Source code for adaptdl.torch.parallel

# Copyright 2020 Petuum, Inc. All Rights Reserved.
#
# Licensed under the Apache License, Version 2.0 (the "License");
# you may not use this file except in compliance with the License.
# You may obtain a copy of the License at
#
#      http://www.apache.org/licenses/LICENSE-2.0
#
# Unless required by applicable law or agreed to in writing, software
# distributed under the License is distributed on an "AS IS" BASIS,
# WITHOUT WARRANTIES OR CONDITIONS OF ANY KIND, either express or implied.
# See the License for the specific language governing permissions and
# limitations under the License.


import functools
import numpy as np
import time
import warnings
from typing import Optional

import torch
import torch.cuda
import torch.distributed
from torch.autograd import Variable
from torch.nn.parallel import DistributedDataParallel

import adaptdl.checkpoint
import adaptdl.env
import adaptdl.utils
from adaptdl.torch.data import current_dataloader
from adaptdl.torch.scaling_rules import AdaScale, AdamScale, ScalingRuleBase
from adaptdl.torch.gradient_noise_scale import GradientNoiseScale,\
                                               AdamGradientNoiseScale
from adaptdl.torch._metrics import profile_sync_time, update_grad_params,\
                                   update_progress


[docs]class AdaptiveDataParallel(DistributedDataParallel):
    """
    This class extends PyTorch DistributedDataParallel with support for
    adaptive batch sizes and checkpoint-restart elasticity. It automatically
    saves the given model, optimizer, and (optionally) LR scheduler whenever a
    checkpoint is triggered, and restores their states after restart. The
    optimizer is automatically patched with the chosen scaling rule.

    Arguments:
        model (torch.nn.Module): Model to be distributed.
        optimizer (torch.optim.Optimizer): Optimizer used to update the given
        model's parameters, will be patched using subclass of
        :class:`adaptdl.torch.scaling_rules.ScalingRuleBase`.
        scaling_rule (ScalingRuleBase): Scaling rule used to
        patch the given optimizer, default to AdaScale.
        lr_scheduler (torch.optim.lr_scheduler._LRScheduler): LR scheduler used
        to anneal the learning rate for the given optimizer.
        name (string): Unique name for each instance of this class, needed only
        if multiple instances exist.
    """
    def __init__(self, model, optimizer, lr_scheduler=None, mp_scaler=None,
                 scaling_rule: Optional[ScalingRuleBase] = None,
                 name="adaptdl-dataparallel", **kwargs):
        super().__init__(model, **kwargs)
        self._key = id(self)
        # Register backward hooks on model parameters. Depends on these hooks
        # being invoked before gradients are averaged. This is technically an
        # internal behavior of DistributedDataParallel, but seems to be abused
        # pretty widely so there should be little chance of it changing.
        # https://discuss.pytorch.org/t/59291
        for param in model.parameters():
            param.register_hook(functools.partial(self._backward_hook, param))
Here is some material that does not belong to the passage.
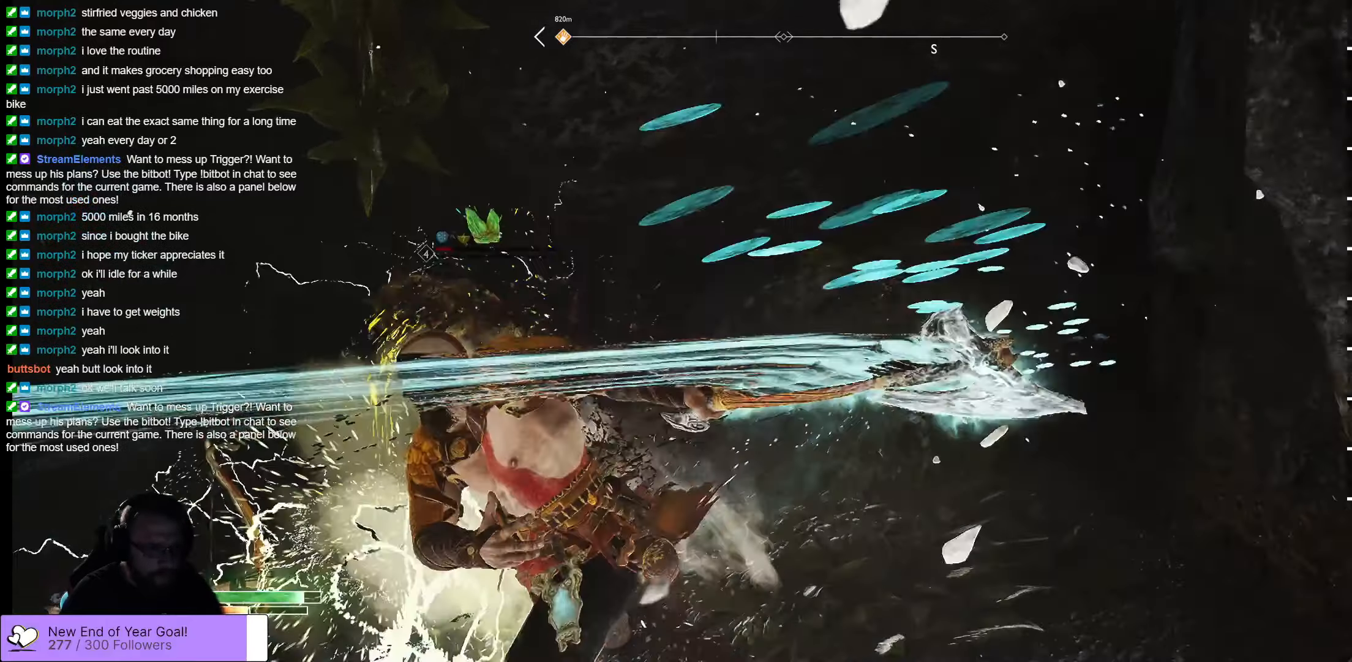
{"buttons": [], "left_stick": "center", "right_stick": "center", "events": [[83, "R1", "up"]]}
        # Setup for the scaling_rule, must be after registering backward hooks
        # because some of them need to register their own backward hooks.
        if not scaling_rule and (isinstance(optimizer, torch.optim.Adam) or
                                 isinstance(optimizer, torch.optim.AdamW)):
            self.scaling_rule = AdamScale()
        else:
            self.scaling_rule = scaling_rule or AdaScale()

        if isinstance(scaling_rule, AdamScale):
            self.gns = AdamGradientNoiseScale(self, optimizer,
                                              mp_scaler=mp_scaler)
        else:
            self.gns = GradientNoiseScale(self, optimizer, mp_scaler=mp_scaler)
        self.scaling_rule.initialize(self, optimizer, patch_optimizer=True)

        self._state = _AdaptiveDataParallelState(
            model, optimizer, lr_scheduler, mp_scaler, name)
        adaptdl.checkpoint.load_state(self._state)

        self._sync_start = None

[docs]    def forward(self, *args, **kwargs):
        # Do not do gradient synchronization during gradient accumulation.
        dataloader = current_dataloader()
        if dataloader is not None and dataloader.training:
            self.require_backward_grad_sync = dataloader.is_optim_step()
            accum_scale = (dataloader.current_local_bsz *
                           adaptdl.env.num_replicas() / dataloader.batch_size)
            self.gns.set_accum_scale(accum_scale)
        return super().forward(*args, **kwargs)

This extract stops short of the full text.